Generating the interactor heat maps

The putative binding sites from the docked models of the benchmark complexes were assessed by calculating the percentage of models that each individual residue formed as a part of the binding site. Residues with non-hydrogen atoms within 5 Å of non-hydrogen atoms on residues in the other interactor were classed as part of the putative binding site. The results were mapped onto the structures, generating heat maps indicating the locations where HEX had preferentially docked the interactors. The heat maps were visually inspected to assess their overlap with the native binding site.

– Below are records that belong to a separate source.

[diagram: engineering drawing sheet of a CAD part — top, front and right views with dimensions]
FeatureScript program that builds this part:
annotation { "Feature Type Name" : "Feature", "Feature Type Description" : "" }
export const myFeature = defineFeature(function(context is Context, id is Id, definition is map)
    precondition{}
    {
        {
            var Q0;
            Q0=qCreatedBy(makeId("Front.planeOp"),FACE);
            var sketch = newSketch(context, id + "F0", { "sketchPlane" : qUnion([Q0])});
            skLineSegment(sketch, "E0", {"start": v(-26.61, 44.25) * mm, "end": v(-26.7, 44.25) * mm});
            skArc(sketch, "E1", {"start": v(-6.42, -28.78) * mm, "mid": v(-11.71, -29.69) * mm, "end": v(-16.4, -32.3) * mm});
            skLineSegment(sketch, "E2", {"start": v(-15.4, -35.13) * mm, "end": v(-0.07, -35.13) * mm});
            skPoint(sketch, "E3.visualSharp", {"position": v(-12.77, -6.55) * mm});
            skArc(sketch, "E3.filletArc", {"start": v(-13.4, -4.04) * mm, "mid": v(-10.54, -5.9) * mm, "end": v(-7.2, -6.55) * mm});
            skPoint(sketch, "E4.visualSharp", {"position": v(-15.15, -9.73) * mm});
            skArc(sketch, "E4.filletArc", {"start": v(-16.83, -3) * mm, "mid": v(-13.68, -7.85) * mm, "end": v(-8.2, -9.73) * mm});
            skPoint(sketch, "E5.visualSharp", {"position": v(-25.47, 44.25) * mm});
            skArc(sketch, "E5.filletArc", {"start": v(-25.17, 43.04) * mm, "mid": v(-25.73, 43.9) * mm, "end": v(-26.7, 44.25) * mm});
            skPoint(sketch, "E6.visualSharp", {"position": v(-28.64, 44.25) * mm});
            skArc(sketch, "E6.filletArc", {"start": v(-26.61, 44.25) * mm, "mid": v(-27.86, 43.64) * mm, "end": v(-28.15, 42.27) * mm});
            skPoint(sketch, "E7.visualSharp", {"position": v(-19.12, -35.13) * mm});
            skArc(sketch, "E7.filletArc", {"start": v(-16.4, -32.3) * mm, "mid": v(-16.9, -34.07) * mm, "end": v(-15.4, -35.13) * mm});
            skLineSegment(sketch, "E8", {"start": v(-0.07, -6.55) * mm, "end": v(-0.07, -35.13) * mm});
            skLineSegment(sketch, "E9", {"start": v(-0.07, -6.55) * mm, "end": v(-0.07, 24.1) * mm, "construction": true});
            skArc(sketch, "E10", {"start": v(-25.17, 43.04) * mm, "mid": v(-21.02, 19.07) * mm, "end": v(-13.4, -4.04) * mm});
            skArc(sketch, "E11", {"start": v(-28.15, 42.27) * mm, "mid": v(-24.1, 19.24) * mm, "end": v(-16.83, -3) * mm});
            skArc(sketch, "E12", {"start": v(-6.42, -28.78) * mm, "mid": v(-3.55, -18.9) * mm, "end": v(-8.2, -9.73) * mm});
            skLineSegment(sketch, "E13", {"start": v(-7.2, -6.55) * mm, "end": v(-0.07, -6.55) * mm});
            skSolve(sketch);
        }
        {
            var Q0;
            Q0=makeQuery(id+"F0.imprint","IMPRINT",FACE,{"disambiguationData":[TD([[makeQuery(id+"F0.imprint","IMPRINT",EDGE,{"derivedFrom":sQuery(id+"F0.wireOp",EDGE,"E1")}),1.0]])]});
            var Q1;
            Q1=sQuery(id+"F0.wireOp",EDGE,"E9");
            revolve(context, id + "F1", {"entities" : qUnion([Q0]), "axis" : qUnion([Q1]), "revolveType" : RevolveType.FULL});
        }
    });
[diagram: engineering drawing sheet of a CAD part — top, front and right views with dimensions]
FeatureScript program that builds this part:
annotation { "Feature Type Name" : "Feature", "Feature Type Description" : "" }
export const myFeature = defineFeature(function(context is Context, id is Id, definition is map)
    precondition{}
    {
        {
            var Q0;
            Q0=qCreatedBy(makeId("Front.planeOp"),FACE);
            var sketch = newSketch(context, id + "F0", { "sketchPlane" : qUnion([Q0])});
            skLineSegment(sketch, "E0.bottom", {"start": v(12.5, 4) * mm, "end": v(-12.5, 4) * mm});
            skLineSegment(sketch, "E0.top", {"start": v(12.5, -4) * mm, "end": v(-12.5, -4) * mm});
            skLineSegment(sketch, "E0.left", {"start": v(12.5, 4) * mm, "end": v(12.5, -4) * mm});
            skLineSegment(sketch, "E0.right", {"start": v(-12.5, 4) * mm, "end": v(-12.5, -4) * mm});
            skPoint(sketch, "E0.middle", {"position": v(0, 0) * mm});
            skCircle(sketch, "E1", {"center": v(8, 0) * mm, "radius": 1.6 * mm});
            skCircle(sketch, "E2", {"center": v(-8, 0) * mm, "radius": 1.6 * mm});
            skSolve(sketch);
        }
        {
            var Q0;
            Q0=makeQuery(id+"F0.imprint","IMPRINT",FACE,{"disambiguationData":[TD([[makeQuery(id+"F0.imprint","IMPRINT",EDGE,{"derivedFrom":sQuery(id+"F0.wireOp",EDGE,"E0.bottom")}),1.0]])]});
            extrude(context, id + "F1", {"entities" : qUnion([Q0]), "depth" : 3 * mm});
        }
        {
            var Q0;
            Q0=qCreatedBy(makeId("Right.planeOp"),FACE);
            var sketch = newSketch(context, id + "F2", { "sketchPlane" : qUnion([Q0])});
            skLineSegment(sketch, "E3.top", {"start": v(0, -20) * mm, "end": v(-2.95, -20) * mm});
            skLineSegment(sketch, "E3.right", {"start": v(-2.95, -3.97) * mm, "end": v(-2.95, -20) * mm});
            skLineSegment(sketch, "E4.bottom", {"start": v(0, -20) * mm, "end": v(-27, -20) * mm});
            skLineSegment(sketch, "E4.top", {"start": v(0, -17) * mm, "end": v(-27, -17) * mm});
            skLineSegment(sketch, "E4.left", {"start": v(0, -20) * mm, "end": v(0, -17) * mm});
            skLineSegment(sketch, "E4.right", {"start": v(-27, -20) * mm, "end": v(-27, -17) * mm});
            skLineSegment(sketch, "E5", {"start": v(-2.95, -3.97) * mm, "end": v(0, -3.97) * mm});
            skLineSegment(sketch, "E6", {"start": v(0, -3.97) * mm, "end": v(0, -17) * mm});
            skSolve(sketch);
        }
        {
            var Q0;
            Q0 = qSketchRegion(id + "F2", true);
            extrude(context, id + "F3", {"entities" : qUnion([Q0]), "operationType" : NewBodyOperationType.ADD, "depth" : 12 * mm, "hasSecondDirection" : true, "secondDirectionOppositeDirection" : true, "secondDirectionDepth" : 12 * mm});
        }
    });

Areas (patches) on the proteins present in a large percentage of the docking models were identified. Where there was more than one patch, the patch present in the greatest number of models was ranked as the first patch and the other as the second patch. The overlap of these patches with the interaction site was visually assessed. Where most of the interaction site was a part of a patch, they were classed as being in agreement. In some examples, patches and the interaction sites were classed as having a partial overlap, such that a significant part of the binding site and patch overlapped; it was generally required that the overlap occur on the area of highest intensity on the patch. Finally, the patch and interaction site were classed as non-overlapping, if there was a very small overlap or none at all between them.

Statistical testing

The statistical difference between the score distributions for the benchmark complex and the background set were assessed using the Wilcoxon rank-sum test (Wilcoxon, 1945). The Wilcoxon rank-sum tests compared the ranked set of 20 000 docking scores from the benchmark complex and the individual background set dockings, and determines if the two sets of scores are significantly different. For each benchmark complex, a one-sided test was performed to assess if the benchmark complex score distribution was significantly less than each of the background score distributions. An individual test was performed against each member of the background set. The number of background distributions that the benchmark distribution is significantly less than (at P<0.01) was recorded and expressed as a percentage of the total number of structures in the background set (922).

Superfamily examples

For the acetylcholinesterase/fasciculin2 complex, structures belonging to the same superfamily (c.69.1-α/β-hydrolases) as acetlycholinesterase (pdb: 1J06) were identified. Representative structures were chosen from the 32 different families, such that it was required that the chain was isolated in the pdb file (i.e., monomeric). This resulted in a final set of 23 structures: 1j1i, 1s8o, 1a8s, 1pja, 1lpn, 1cvl, 1bu8, 1c7i, 1scq, 1lns, 1imj, 1m33, 1q0z, 1tqh, 1lzk, 2axe, 1uxo, 1dqy, 1vz2, 1ac5, 1mu0, 1d07 and 1ggv. Each of the 23 structures was docked with the unbound form of fasciculin2 using the same HEX settings as for the benchmark complexes. Dalilite (Holm and Park, 2000) was used to align each of the structures to the acetylcholinesterase to identify how similar the structures are.

For Ras GTPase and Rac GTPase, 14 monomeric proteins belonging to different families within the P-loop containing nucleoside triphosphate hydrolases SCOP superfamily were identified and docked with the unbound forms of Phox67 and PIP3 kinase. The 14 pdb structures are as follows: 1ls1, 1ls6, 1ye8, 1rif, 1rz3, 1yks, 1lv7, 1kgd, 1r2q, 1htw, 1c4o, 2iyv, 1f9v and 1oxx.